S’il meurt en 1787, six ans avant Marie-Antoinette qui le tenait pour son compositeur préféré, Christoph Willibald Ritter von Gluck appartient aux musiciens de l’ancien régime dont les œuvres ont su traverser la révolution. Au prix toutefois de quelques ajustements. Dans son travail le plus connu, Orphée & Eurydice, la voix du rôle titre a glissé, version de Berlioz aidant, du niveau de contre-ténor à celui d’une mezzo-soprano. Un registre où Marie-Ange Todorovitch a enchanté son public lors de la première, vendredi 24 avril, à l’Opéra de Nice. Loin de cette ennuyeuse « déclamation gluckiste tragique » mentionnée un jour par Marc Minkowski, la tessiture étendue et stable de cette artiste lyrique à la diction impeccable, son aisance vocale nourrie de graves à la beauté suave et épanouie nous entraînent d’emblée à l’opposé des enfers où elle va pourtant chercher son Eurydice. Elle s’impose tout autant par son jeu dramatique très convaincant. Dans son périple initiatique, elle est guidée par l’Amour, interprétée par Sophie Haudebourg, belle voix aux aigus malheureusement trop métalliques. Elle rencontre finalement son Eurydice chantée par Brigitte Hool, soprano dont le public niçois avait déjà eu l’occasion d’apprécier une interprétation d’Agilea dans le Teseo de mars 2007. Elle émeut toujours par la qualité de ses notes hautes, claires et précises, malgré quelques passages où sa diction s’est révélée, on ne sait pas pourquoi, défaillante.
Spectacle complet, cet Orphée & Eurydice n’a pas déçu par la magnifique prestation des chœurs et des ballets de l’Opéra.

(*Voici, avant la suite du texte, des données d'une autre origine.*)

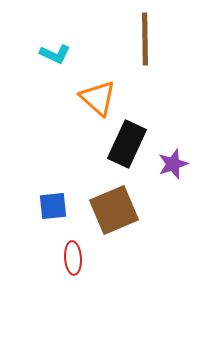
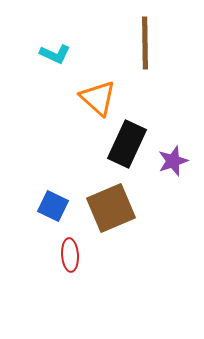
brown line: moved 4 px down
purple star: moved 3 px up
blue square: rotated 32 degrees clockwise
brown square: moved 3 px left, 2 px up
red ellipse: moved 3 px left, 3 px up
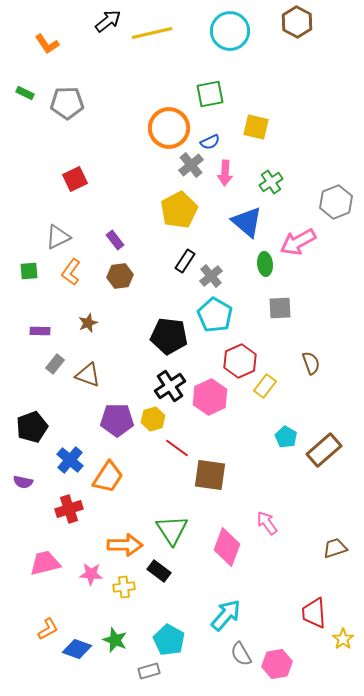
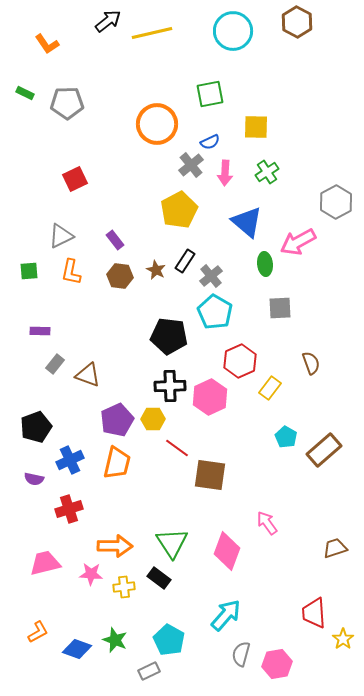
cyan circle at (230, 31): moved 3 px right
yellow square at (256, 127): rotated 12 degrees counterclockwise
orange circle at (169, 128): moved 12 px left, 4 px up
green cross at (271, 182): moved 4 px left, 10 px up
gray hexagon at (336, 202): rotated 8 degrees counterclockwise
gray triangle at (58, 237): moved 3 px right, 1 px up
orange L-shape at (71, 272): rotated 24 degrees counterclockwise
brown hexagon at (120, 276): rotated 15 degrees clockwise
cyan pentagon at (215, 315): moved 3 px up
brown star at (88, 323): moved 68 px right, 53 px up; rotated 24 degrees counterclockwise
black cross at (170, 386): rotated 32 degrees clockwise
yellow rectangle at (265, 386): moved 5 px right, 2 px down
yellow hexagon at (153, 419): rotated 15 degrees clockwise
purple pentagon at (117, 420): rotated 24 degrees counterclockwise
black pentagon at (32, 427): moved 4 px right
blue cross at (70, 460): rotated 24 degrees clockwise
orange trapezoid at (108, 477): moved 9 px right, 14 px up; rotated 20 degrees counterclockwise
purple semicircle at (23, 482): moved 11 px right, 3 px up
green triangle at (172, 530): moved 13 px down
orange arrow at (125, 545): moved 10 px left, 1 px down
pink diamond at (227, 547): moved 4 px down
black rectangle at (159, 571): moved 7 px down
orange L-shape at (48, 629): moved 10 px left, 3 px down
gray semicircle at (241, 654): rotated 45 degrees clockwise
gray rectangle at (149, 671): rotated 10 degrees counterclockwise
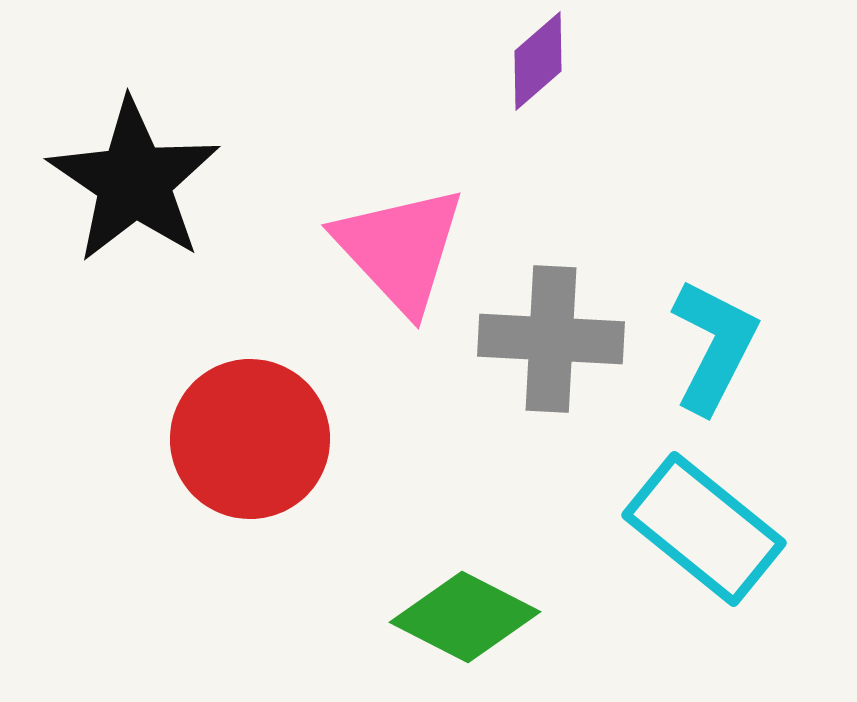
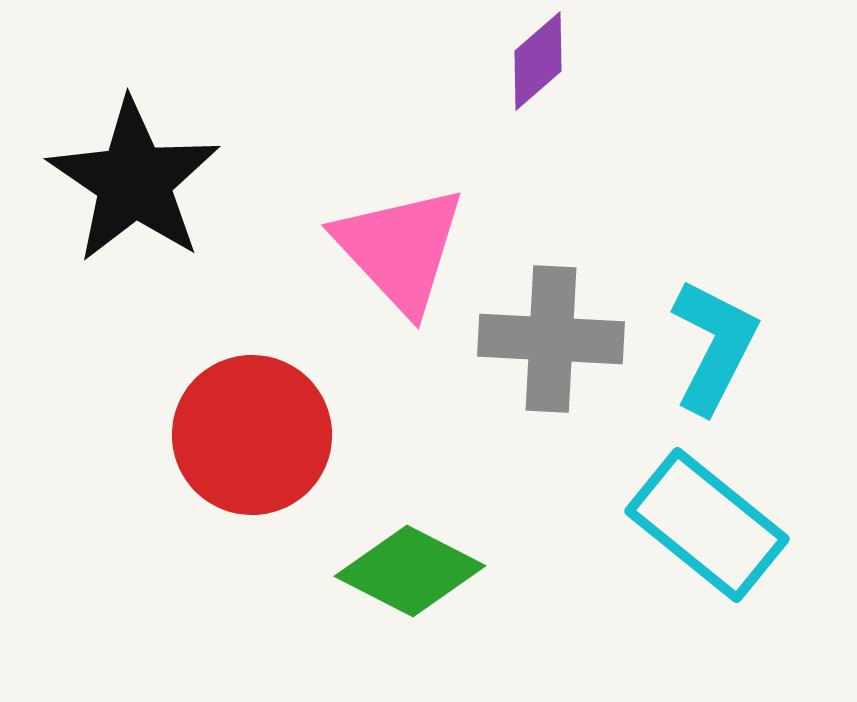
red circle: moved 2 px right, 4 px up
cyan rectangle: moved 3 px right, 4 px up
green diamond: moved 55 px left, 46 px up
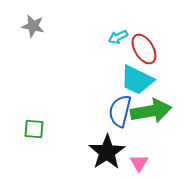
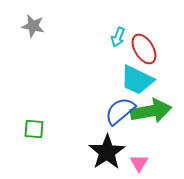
cyan arrow: rotated 42 degrees counterclockwise
blue semicircle: rotated 36 degrees clockwise
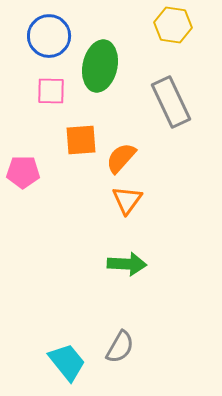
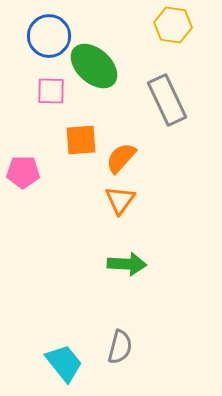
green ellipse: moved 6 px left; rotated 60 degrees counterclockwise
gray rectangle: moved 4 px left, 2 px up
orange triangle: moved 7 px left
gray semicircle: rotated 16 degrees counterclockwise
cyan trapezoid: moved 3 px left, 1 px down
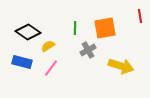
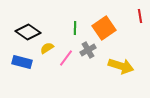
orange square: moved 1 px left; rotated 25 degrees counterclockwise
yellow semicircle: moved 1 px left, 2 px down
pink line: moved 15 px right, 10 px up
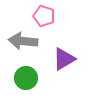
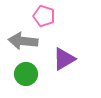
green circle: moved 4 px up
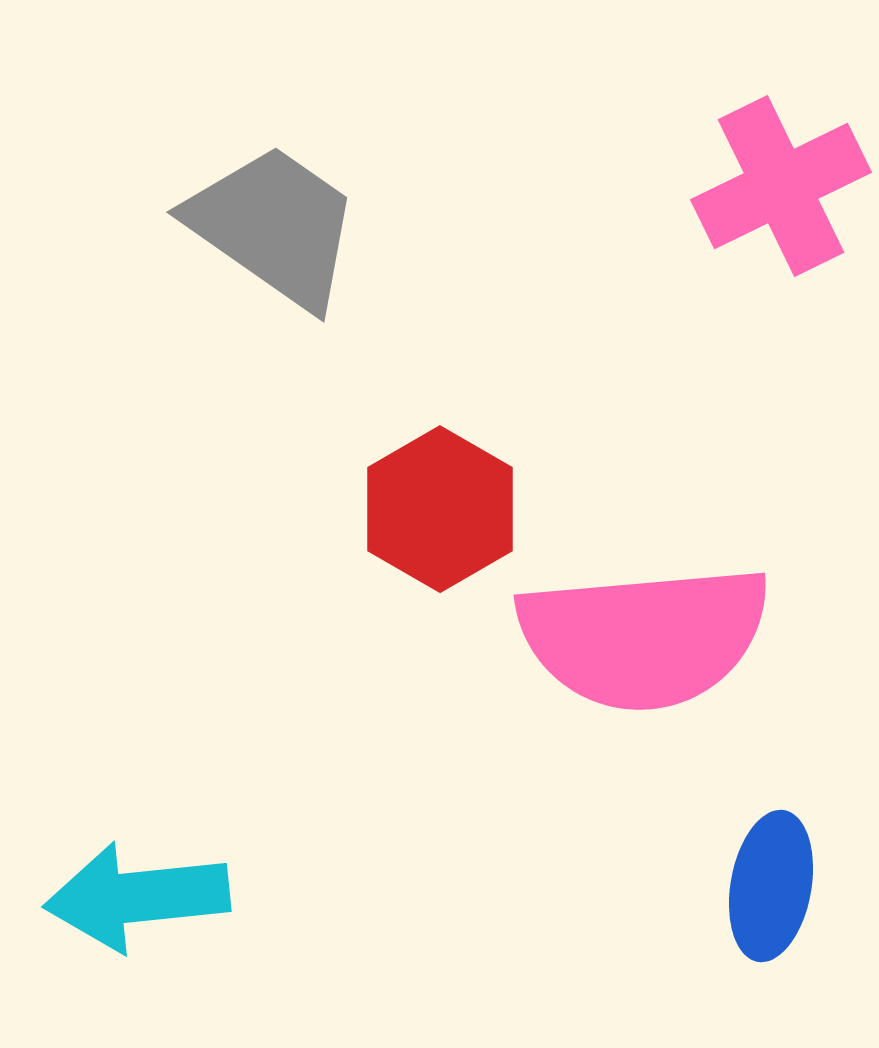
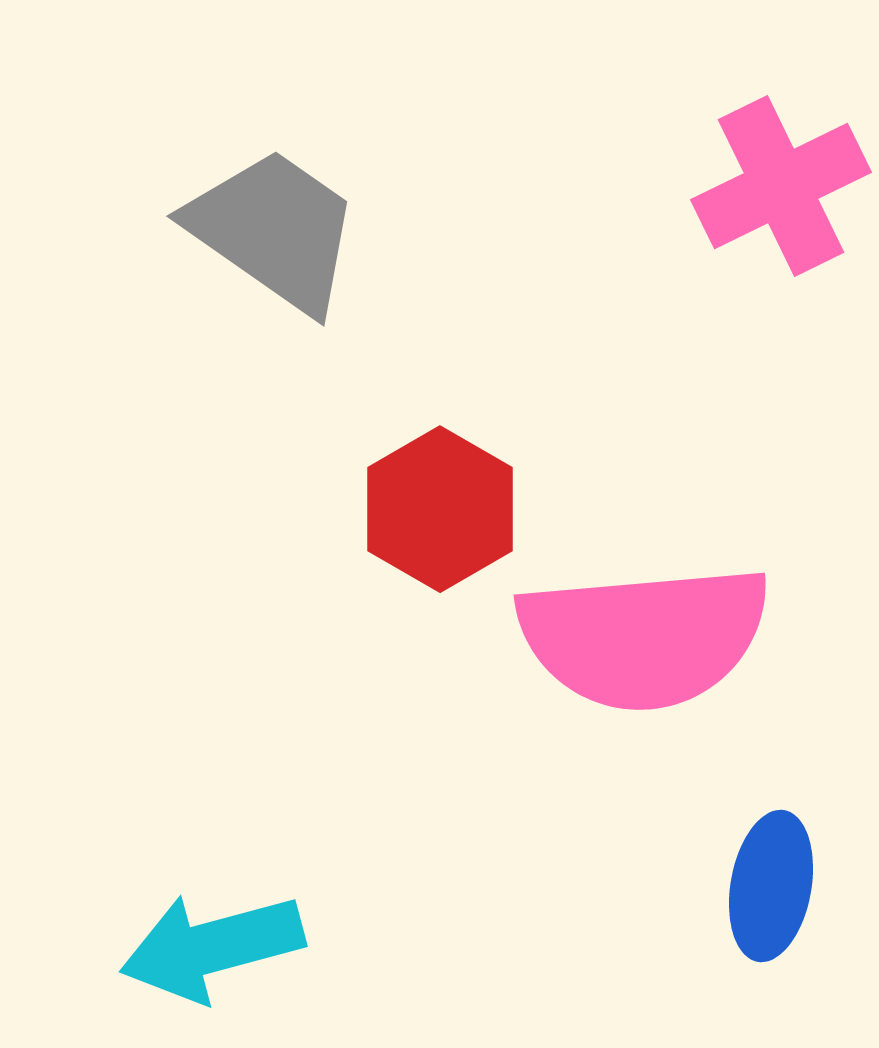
gray trapezoid: moved 4 px down
cyan arrow: moved 75 px right, 50 px down; rotated 9 degrees counterclockwise
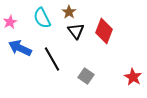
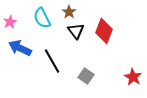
black line: moved 2 px down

On citera en particulier les évolutions de Andres Heras Frutos et celles de Paula de Castro, accompagnés par Christine Nonelli et José Ramirez del Toro. Mais la palme revient surtout à l’équipe artistique venue de l’Oper Halle : on saluera la puissance suggestive de la mise en scène et de la chorégraphie de Ralf Rossa ainsi que les effets impressionnants des décors pourtant dépouillés et des superbes éclairages en demi-teinte réalisés par Matthias Hönig. Intensité dynamique de l’action et parfaite symbiose des corps avec la musique à mettre au compte du premier, saisissante impression de volume scénique et subtile évocation des limites ténues entre l’amour et la mort pour le second. Du bel ouvrage savamment complété par les costumes de Wiebke Horn.
La direction musicale assurée par le jeune chef Benjamin Pionnier laisse en revanche une impression plus mitigée : les efforts repérables et bienvenus d’harmonie avec l’Orchestre philharmonique de Nice et le plateau n’épuisent pas le questionnement sur certaines lourdeurs dans l’ouverture ainsi que des interrogations sur des choix discutables de tempi pour certains passages de la partition. Seule réserve pour une performance dans l’ensemble très réussie./.